Olly torna in cucina e abbassa la fiamma del fornello. "Vieni di qua, almeno controllo l'acqua."

Erica la segue. Proprio in quel momento risuonano il campanello. Olly corre di nuovo verso la porta.

"Oh, eccoti…"

Diletta abbraccia Olly. "Ma come sei seriosa… Ma che c'ha preso a tutte quante?"

"Hai ragione, scusa… È un periodo un po'"così. E poi quando Niki ci convoca in questo modo mi fa sempre strano… È per colpa sua che sono nervosa!"

Entrano in salotto.

"Ciao, Erica!" Diletta si avvicina e le dà un bacio. "Allora?"

"Eccoci qui."

Diletta si siede su uno sgabello alto vicino al bancone. "Ehi, certo che è proprio bella questa mansarda, l'hai arredata proprio con gusto."

Olly sorride. "Grazie. Sì, mi piace molto e poi ci si dorme bene, è silenziosa. Credo che ogni casa abbia una sua atmosfera, una particolare energia, non credete?"

"Sì, e questa com'è?"

Olly sorride. "Molto positiva. Ma secondo voi cosa ci vorrà dire Niki?"

"Mah… Per me vuole proporre a due di noi di farle da testimoni."

Erica spalanca gli occhi. "Due? Solo due? E perché non tutte e tre? Allora sono sicura che sono io l'esclusa!"

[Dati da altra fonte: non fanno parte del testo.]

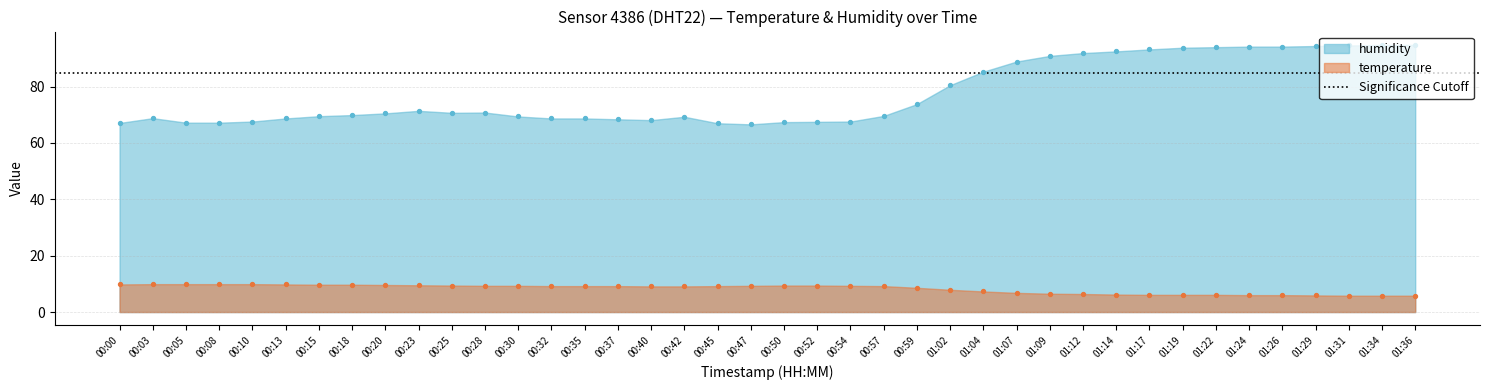

Which series has the widest spread of Y values?

humidity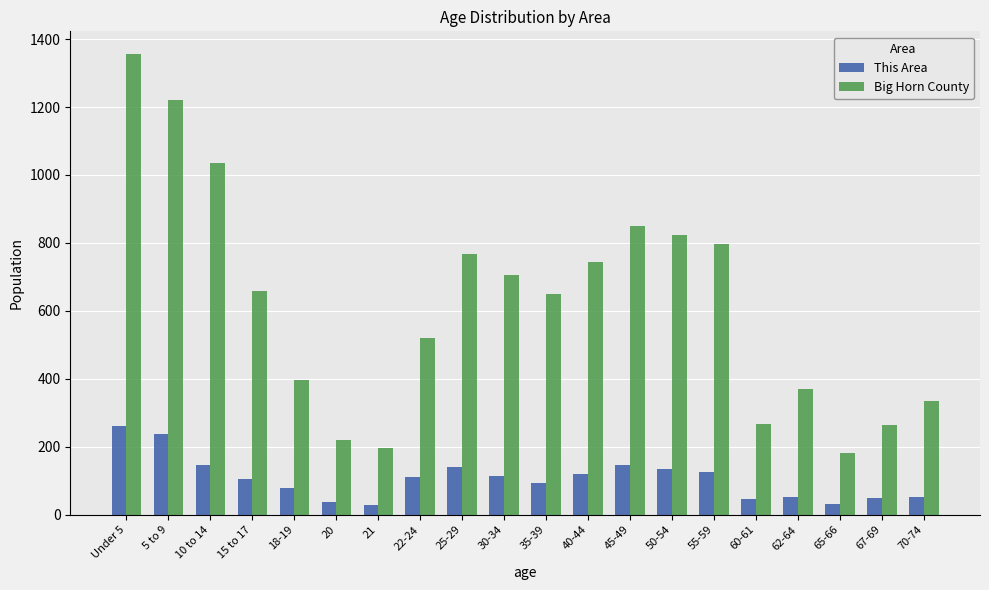

What is the minimum value for Big Horn County?

183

Olly è sorpresa. "E perché? Casomai sono io che resto fuori. L'ho cercata un sacco di volte e non mi ha mai richiamata."

"Anche a me. Ieri sera poi ho provato ed era staccata."

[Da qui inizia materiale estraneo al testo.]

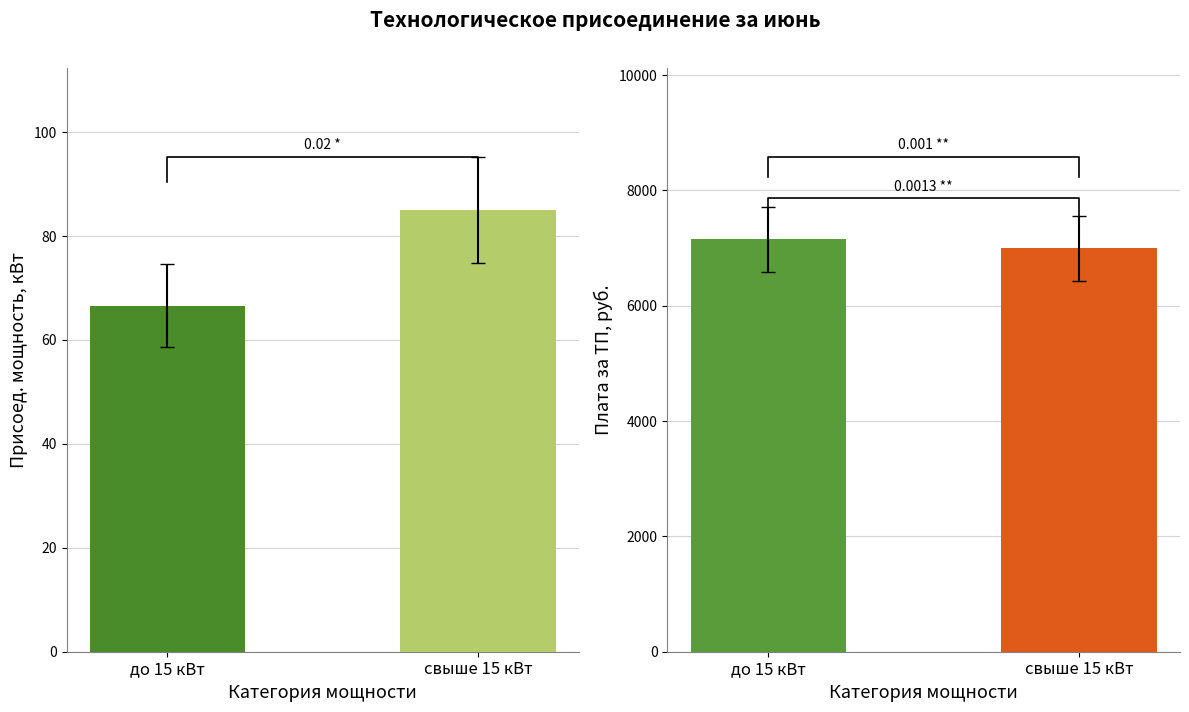

True or false: Плата за ТП, руб. has a value of 6998.1 at свыше 15 кВт.

True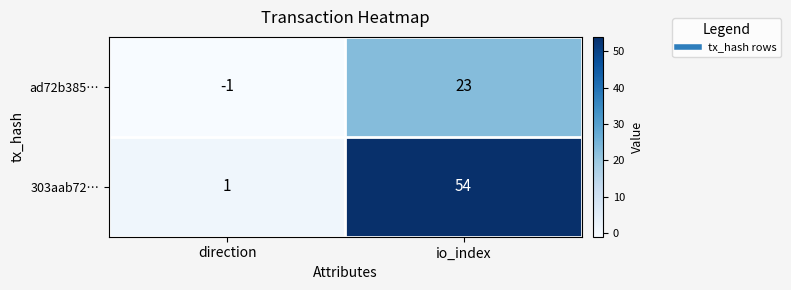

How many data points does each series have?

2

Diletta prende un biscotto. "Posso? Ho una fame."

"Sì sì, certo, anzi scusate. Volete qualcosa?"

Erica scuote la testa. "No no, io no, devo dimagrire, sono ingrassata di brutto."

"Ma che dici, stai benissimo!" Olly guarda Diletta. "Casomai è lei che ha messo su qualche chilo."

Diletta fa finta di niente, sorride e si nasconde invano dietro il biscotto che sta mangiando. "Io? Può essere. Ho sempre fame in questo periodo." Poi si mette a ridere. "Vorrà dire che devo fare un po'"di moto e cercare di recuperare!"

"Sì, ecco." Erica annuisce. "Con Filippo magari."

Diletta le fa una smorfia. "Rosicona. Che, è un periodo che non rimorchi?"

"Io? Ma se non so a chi dare i resti!"

Poi Diletta si rivolge a Olly. "Oh, comunque siamo d'accordo, vero?" mentre sistema sul tavolo i biscottini al burro e alle mandorle che ha portato.

"Boh…" fa Olly. "Mi fa ancora un po'"di rabbia."

"Sì, anche a me" dice Erica spegnendo l'acqua.

"Lo so, ragazze, ma siamo sempre le sue amiche. Ne abbiamo già parlato al telefono, dai, Niki quella volta all'atelier era stanca e stressata, come anche i giorni prima quando non ci rispondeva… Non ce l'ha con noi e non è che ci vuole meno bene… è solo che le è capitato qualcosa che non sa gestire."

"Sì, ma noi che c'entriamo? Volevamo solo aiutarla…" dice Olly mettendo il filtro con la tisana dentro il bollitore.